Pero en este viaje a ninguna parte no es que aconseje a nadie embargarse en el sueño por más que le disguste su realidad. El sueño es con frecuencia disparatado, aunque a veces ofrezca versiones más exactas de nuestras propias vidas. Y acaso ilusiones que pueden alimentarlas. Pero lo peor del sueño son las pesadillas. Y lo peor de las pesadillas es que pueden ofrecer a veces versiones exactas de lo que, para bien y para mal, sucede dentro de nosotros y a nuestro alrededor. Nada tiene que ver con eso que soñara yo anoche que era Navidad y acudiera a mi colegio electoral a depositar mi voto. Allí sólo había una mesa vacía y Papá Noel detrás. Le pregunté dónde estaba la urna y me dijo que eso se lo preguntara al Niño Jesús. Fui a una iglesia vecina, se lo pregunté al Niño y se me echó a llorar. Fue san José el que respondió por él que las urnas habían huído a Egipto por sugerencia del Banco Mundial.
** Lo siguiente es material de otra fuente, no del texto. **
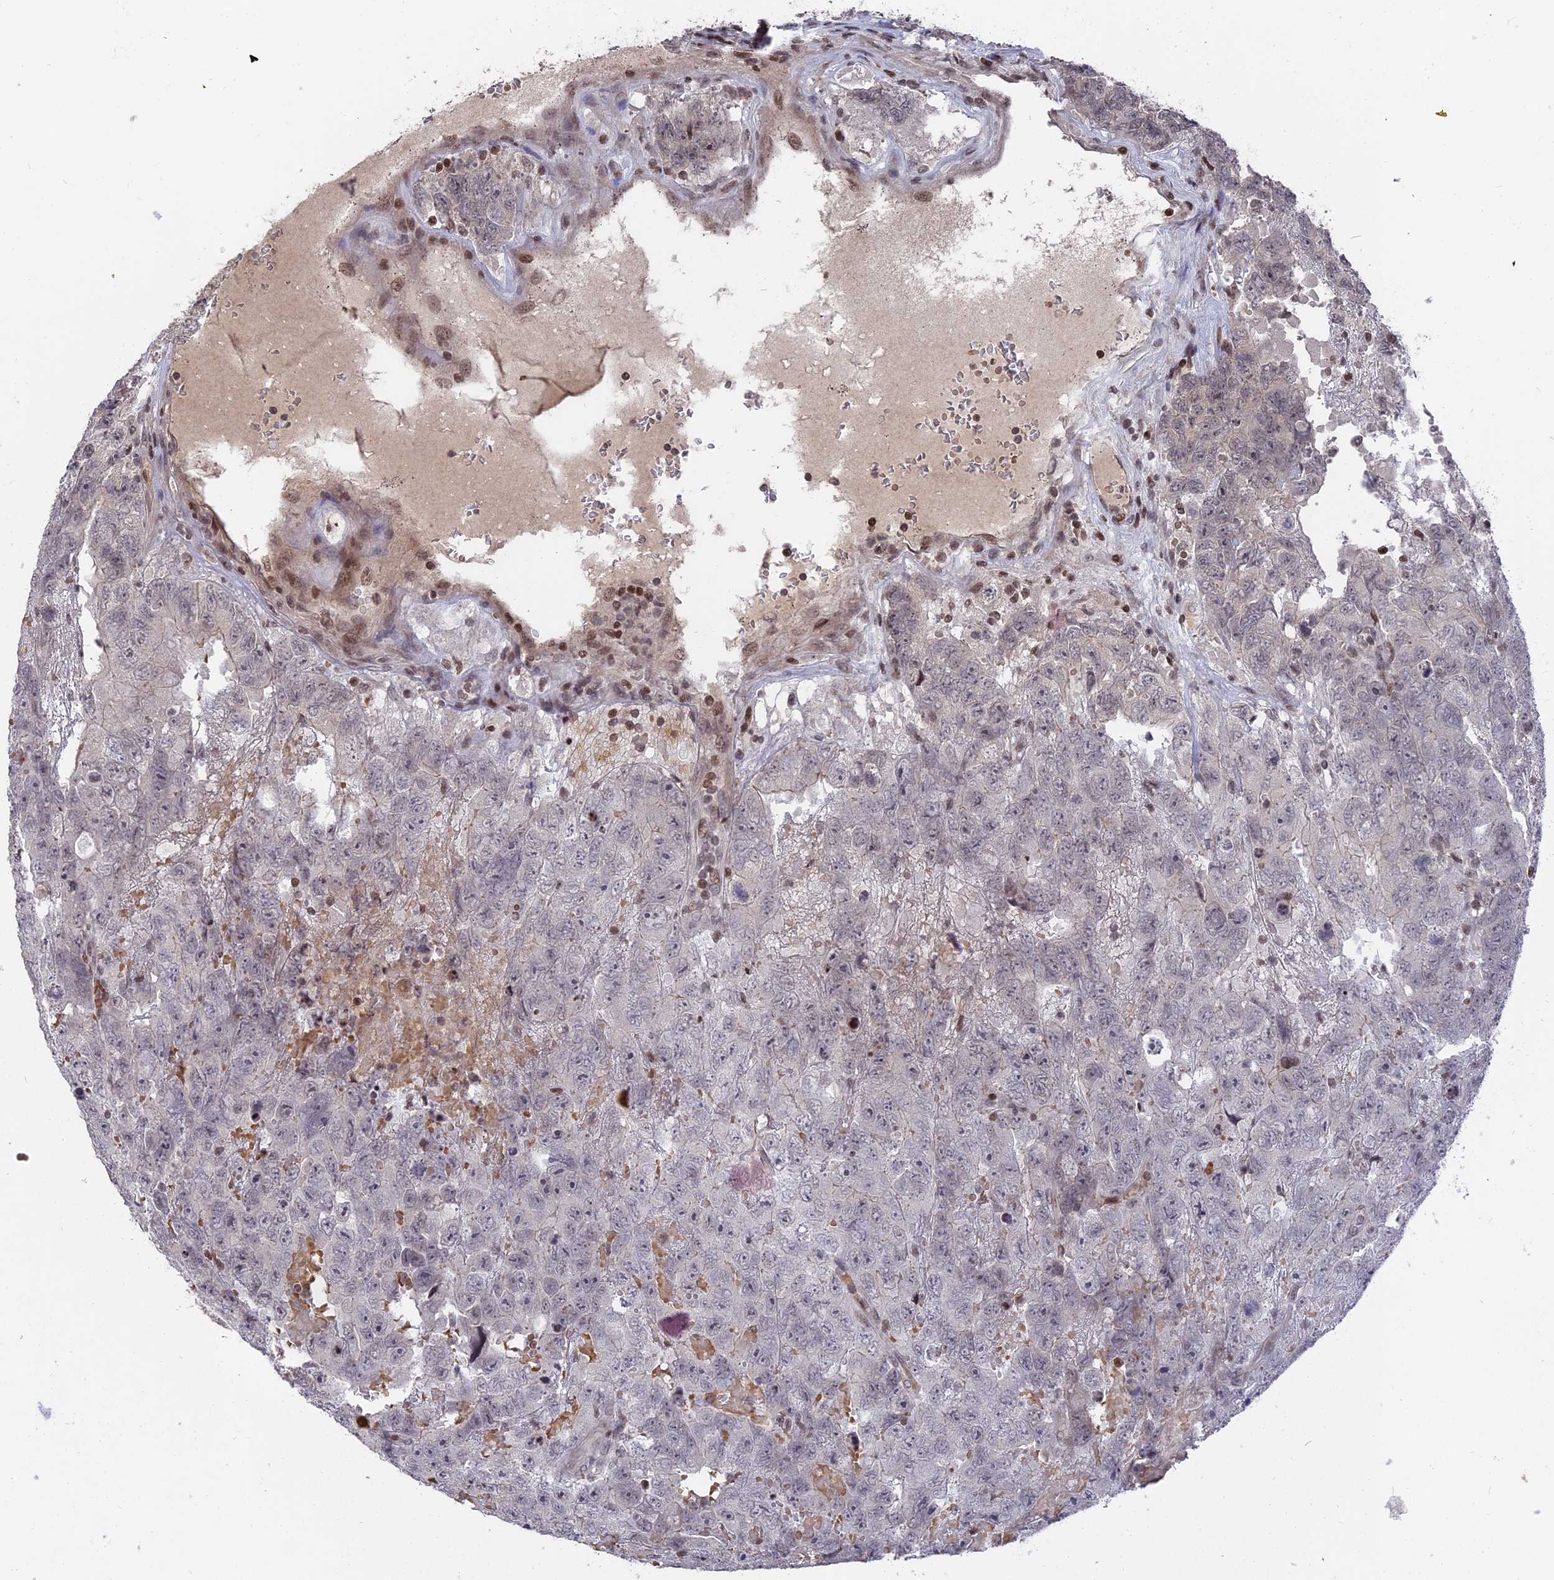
{"staining": {"intensity": "negative", "quantity": "none", "location": "none"}, "tissue": "testis cancer", "cell_type": "Tumor cells", "image_type": "cancer", "snomed": [{"axis": "morphology", "description": "Carcinoma, Embryonal, NOS"}, {"axis": "topography", "description": "Testis"}], "caption": "Testis cancer (embryonal carcinoma) was stained to show a protein in brown. There is no significant positivity in tumor cells.", "gene": "NR1H3", "patient": {"sex": "male", "age": 45}}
No estoy de acuerdo con que los sueños sean sólo sueños; algunas veces tenemos la impresión de que somos los responsables de nuestros sueños y otras creemos que estamos dominados por ellos. Ya me gustaría a mí ser un buen administrador de mis sueños. Entre otras cosas por la posibilidad de evasión de la realidad cotidiana que el sueño pudiera proporcionarme. Pero en todo caso, de lo que se me ocurra soñar no daré cuenta; estamos sobrados de acertijos y desbarajustes. Lo que veo y oigo más que responder a mi realidad la perturba. No me siento, pues, dueño de mi realidad, entre otras cosas porque nuestra realidad es una realidad compartida, pero a veces tengo la impresión de que aquello que compartes te lo manipulan o te lo roban. Sucede, por supuesto, en el ámbito de las ideas y de las emociones, pero ocurre igualmente con los bienes materiales o con tus propios derechos. Y no hay manera de escapar de esos espacios donde descubres el engaño o eres víctima de la inoperancia y de la bulla. No quisiera contribuir a ella. Y más que nada por cansancio. Los haraganes somos así. Y más viendo venir la Navidad.